Saturday, 20 September 2014

Sci-Fi September: Runaway (1984)

Michael Crichton was, from my limited exposure to his work, quite a brilliant mind. As a writer, he developed stories around core ideas that would predate their implementation and/or development in our real world. In the world of sci-fi, I'd mark him out as being just as prescient as any other leading name that you could throw in to the hat. He may have been simply competent as a director, but I think that was more a case of the tech never really being up to the speed of his visionary imagination. As is the case with Runaway.

Tom Selleck is a cop in the near future who specialises in dealing with runaway robots. It's such a big problem, for example, that he's flown by helicopter just to deal with a runaway farming robot that is not doing anyone any immediate harm. Selleck inhabits a world in which his priorities are his son (Joey Cramer), his job, and the need to mention his vertigo in a way that allows viewers to figure out where the finale might head.
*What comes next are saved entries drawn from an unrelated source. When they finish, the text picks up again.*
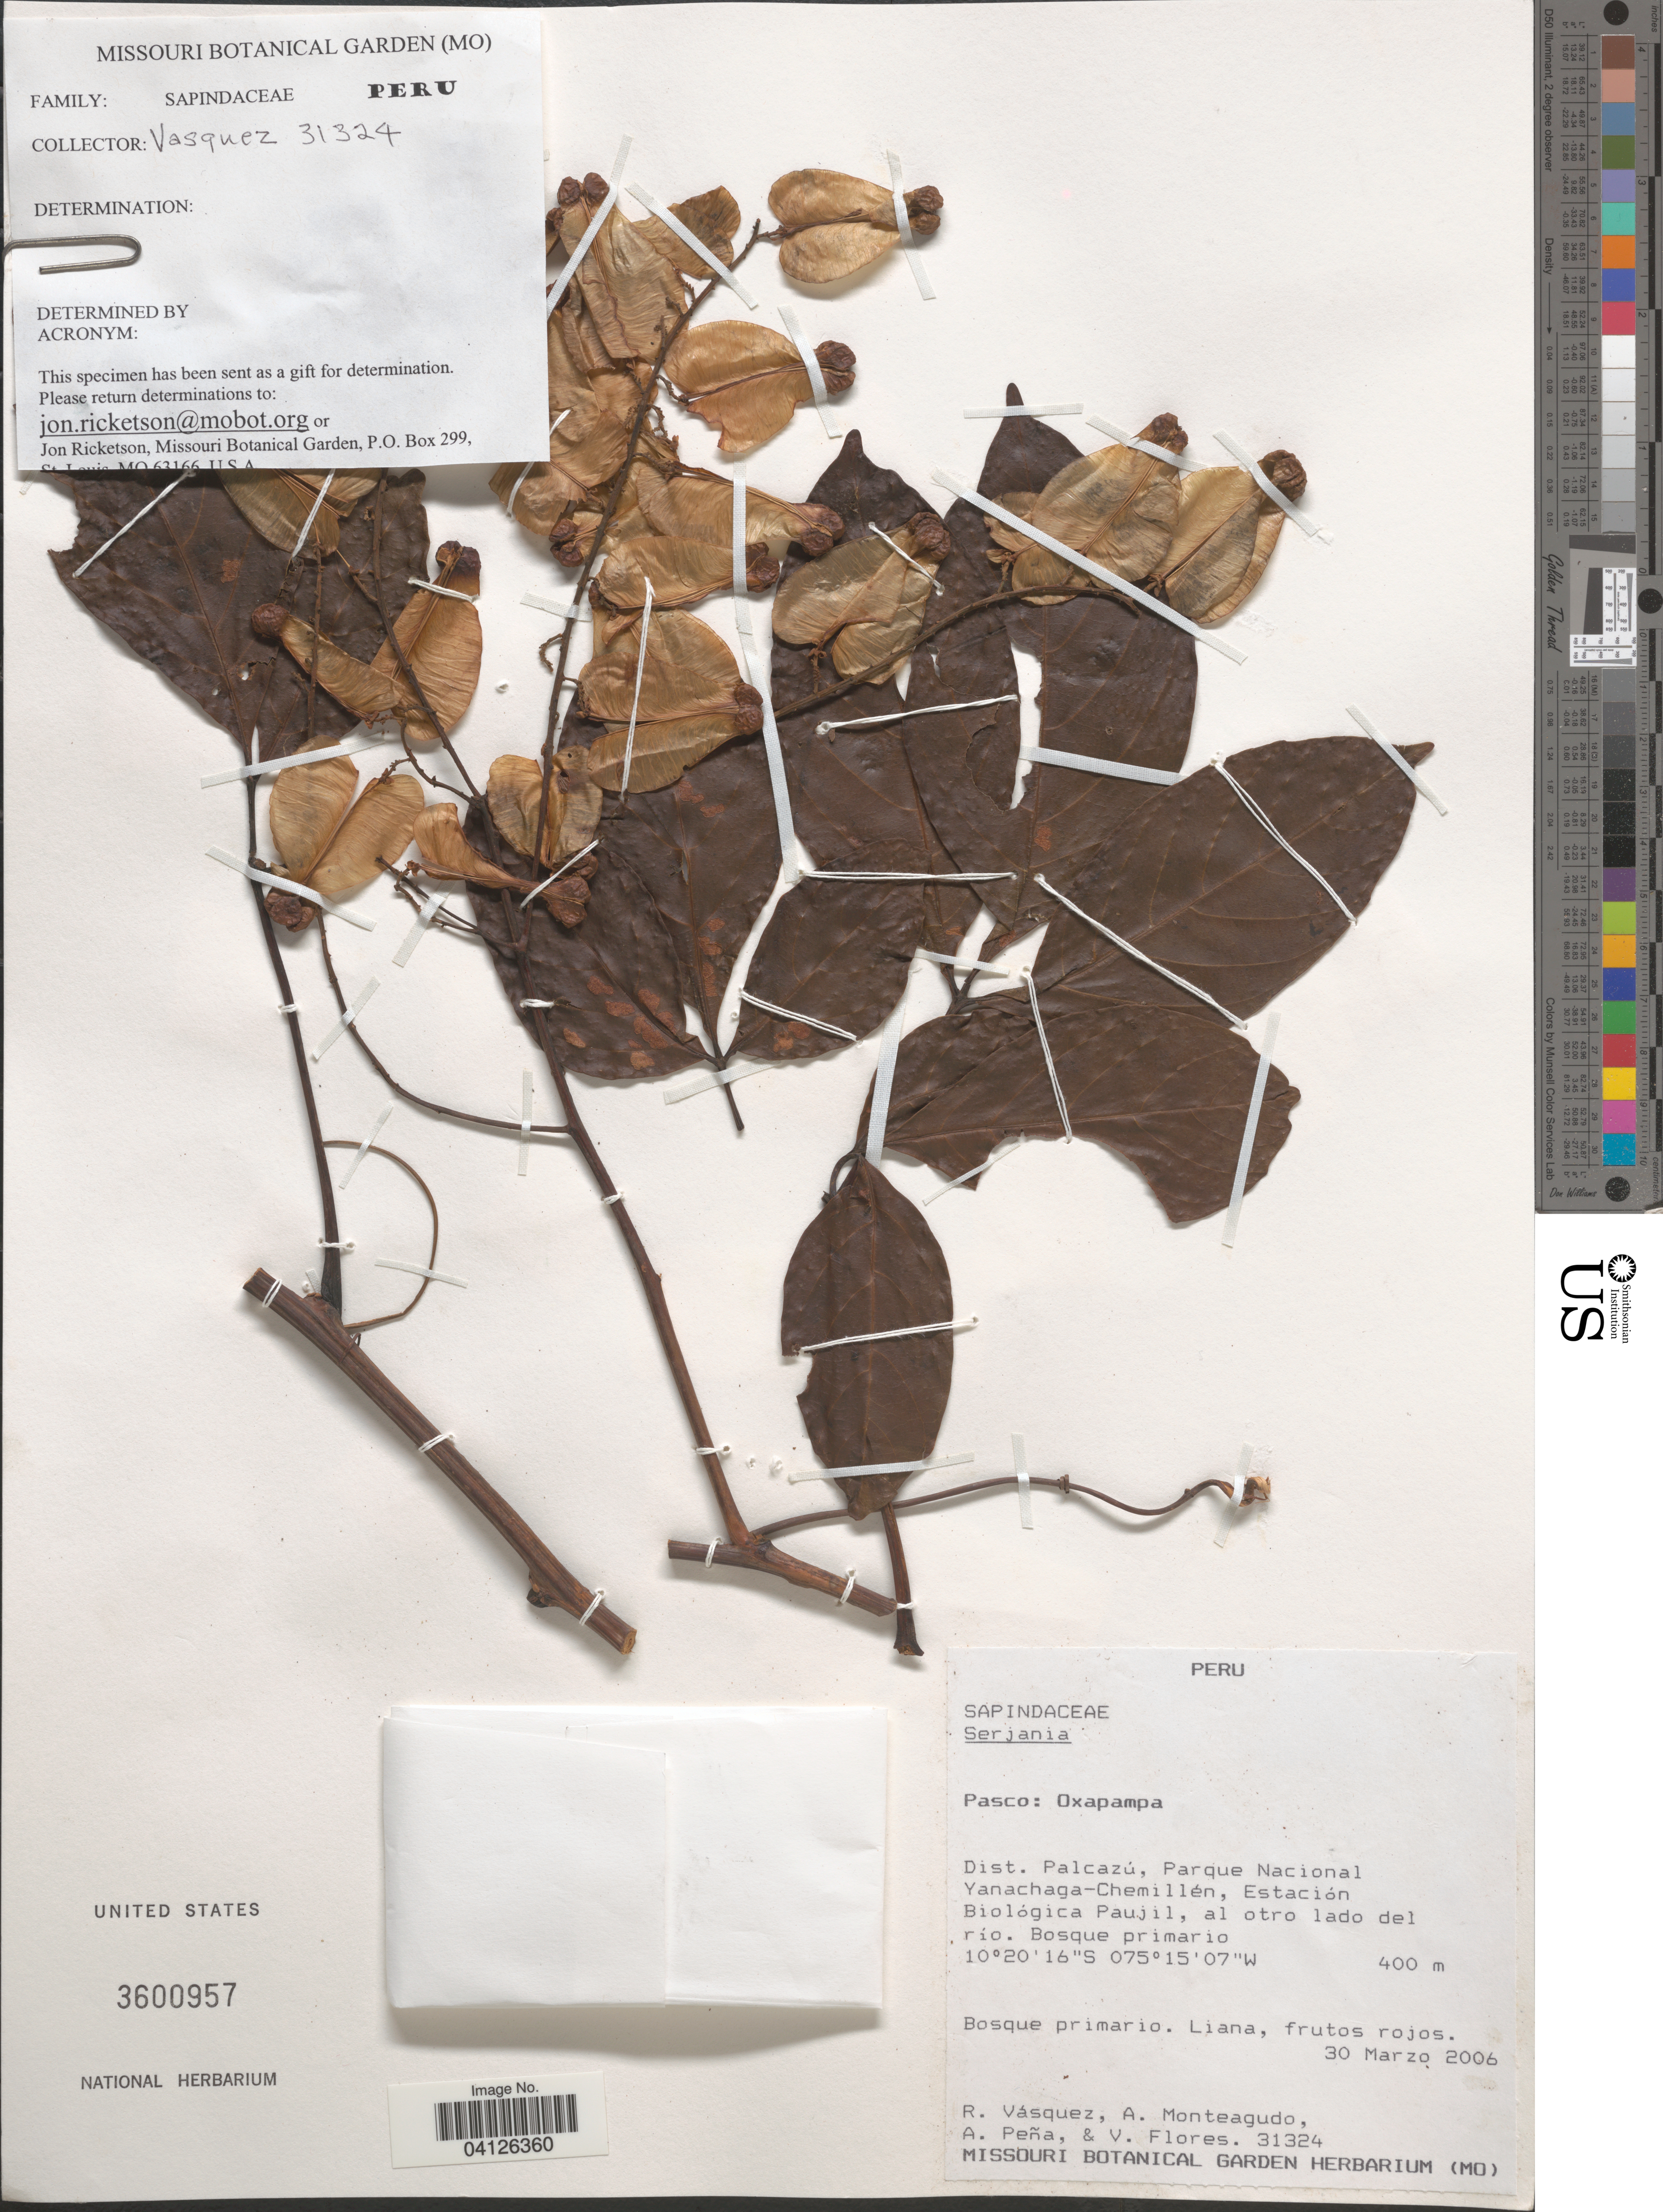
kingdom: Plantae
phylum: Tracheophyta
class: Magnoliopsida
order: Sapindales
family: Sapindaceae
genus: Serjania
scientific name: Serjania grandifolia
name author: Sagot ex Radlk.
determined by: Acevedo-Rodriguez, P., (US), Smithsonian Institution - National Museum of Natural History (UNITED STATES)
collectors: R. Vásquez, A. Monteagudo, A. Peña & V. Flores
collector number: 31324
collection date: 2006-03-30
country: Peru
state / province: Pasco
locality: Oxapampa. Dist. Palcazú, Parque Nacional Yanachaga-Chemillén, Estación Biológica Paujil, al otro lado del río.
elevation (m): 400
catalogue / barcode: US 3600957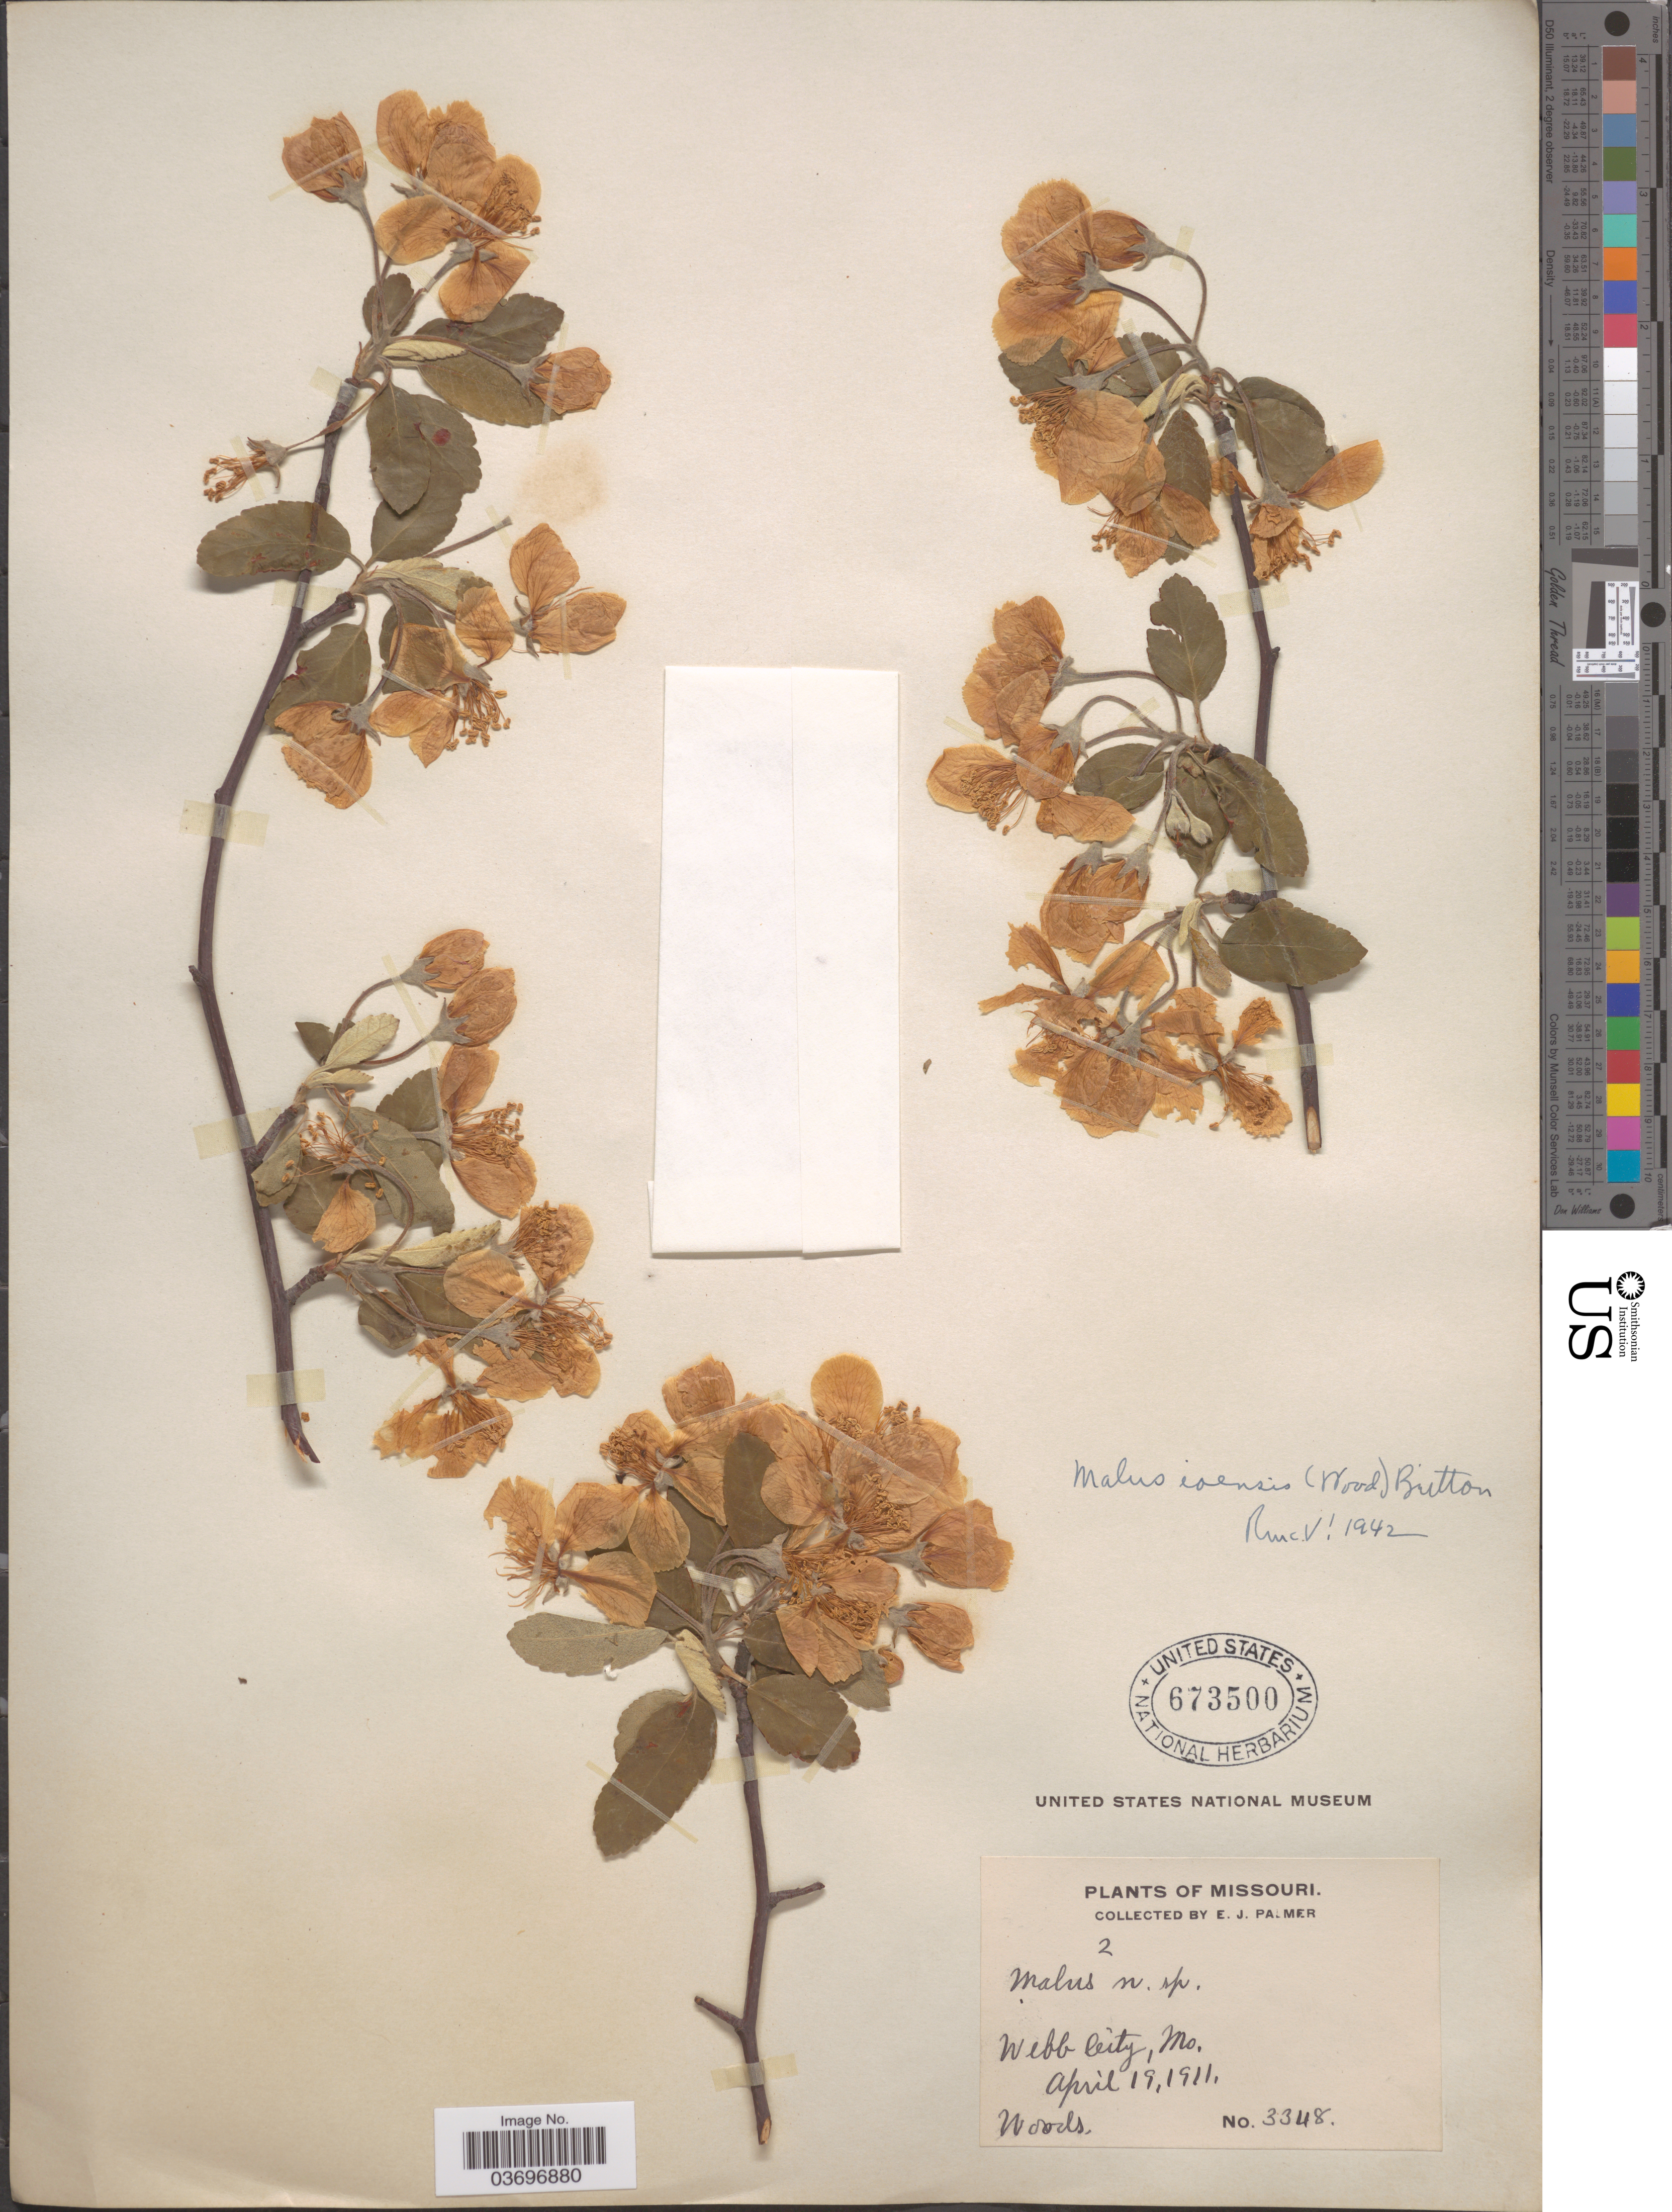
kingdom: Plantae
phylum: Tracheophyta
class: Magnoliopsida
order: Rosales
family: Rosaceae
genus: Malus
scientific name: Malus ioensis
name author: (Alph. Wood) Britton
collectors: E. J. Palmer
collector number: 3348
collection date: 1911-04-19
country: United States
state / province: Missouri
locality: Webb City.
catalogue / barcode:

He's just been given a new partner (Cynthia Rhodes) in time to deal with a disturbing case - there's a bad man (Gene Simmons) trying to fit all robots with implants that would allow them to break their programming and kill lots of people.

Slightly hampered by the special effects available at the time, and also the fact that it's often hard to get all excited about, Runaway remains a lot of fun, despite the obvious flaws. It has robo-spiders, bullets that can trace individual targets, and Tom Selleck being his usual, charming self.

A number of scenes feel a bit flat, with Crichton highlighting the fact that he's a solid, not great, director. He can't do enough to liven up the moments that surround the few set-pieces, with domestic situations and the standard police procedural stuff making up the majority of the runtime.

The cast do their best with their characters. Selleck gets by simply by being his usual Selleck-ness, which has been good enough in pretty much anything he's ever done. Rhodes is a decent partner for him, Cramer is an acceptable cinematic moppet, and Stan Shaw and G. W. Bailey lend decent support in the police station environment. Kirstie Alley also makes a good impression, as a potential victim that the police (well, Selleck and Rhodes) are trying to keep alive. Simmons, on the other hand, is pretty awful, but he's awful in such an entertaining, over the top, way that it works for a villainous performance.

Very much a product of its time, I'll always have a soft spot for Runaway because I saw it at a young age, an age when I thought tracker bullets and robo-spiders were the coolest things ever. Admittedly, I've not matured much beyond that stage, so that may explain my enduring affection for the film. Or it might just remain an enjoyable slice of robo-hokum. Watch and decide for yourself.